Some friends have noticed a change in me over the past few months. Where I didn’t post hardly any photos of myself (maybe 5 a year?), there is suddenly a flurry of selfies. “What’s going on with Ashley? She’s… different,” they ponder. At some point in my late 20s, I lost a part of myself. She retreated into the shadows, little by little, until I forgot she even existed. She had been missing for the better part of four years before some folks helped me realize she was gone. This epiphany occurred in October, and I’ve been a shameless selfie machine ever since. #SorryNotSorry
Why? Because I’m trying to regain a sense of my identity. It’s so bizarre to look at a photograph you took of yourself and think, “I don’t even know that girl.” (No, really, this happens pretty much every time.) That’s what the selfie is for me: a healing tool–a way to embrace my me-ness. And while that sounds entirely self-absorbed, think about that for a second. Imagine if the opposite were true–if you felt so incongruent in your own skin, like a stranger looking at yourself in the mirror as if your body had been switched or something. Imagine waking up one day, realizing that somewhere along the way, you lost that crucial sense of value in yourself. Imagine trying to see the qualities others say they see in you without even trying.
There’s that old adage about how the camera doesn’t lie. Sure, lighting tricks, positioning, and filters make everything better, but on the whole, the selfie is an attempt to see through an unbiased eye–to see ourselves for who we really are, reinforcing our sense of identity. The selfie is a way to explore that identity and express it to others. It facilitates understanding and allows us to control our own narratives. They’re a safe place to do all of this, too: if you don’t like a selfie you took, delete it. Zero pressure.

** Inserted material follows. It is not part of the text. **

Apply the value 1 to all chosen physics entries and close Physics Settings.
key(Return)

As Casey N. Cep eloquently points out, “Rarely a documentary genre, self-portraits have always allowed us to craft an argument about who we are, convincing not only others, but also ourselves.” So the next time you find yourself rolling your eyes at someone’s selfie, step back and realize that it may have nothing to do with showing off or accumulating praise. Instead, the person perfectly posed in that self-portrait might be engaged in an argument with him or herself, fighting for a sense of identity.
*Pardon my Wikipedia link. There are ample scholarly journals on the topic on Google Scholar, but I didn’t want to link to PDFs that readers may or may not have access to anyway. The Wikipedia article is a good starting point for the basics of IMT.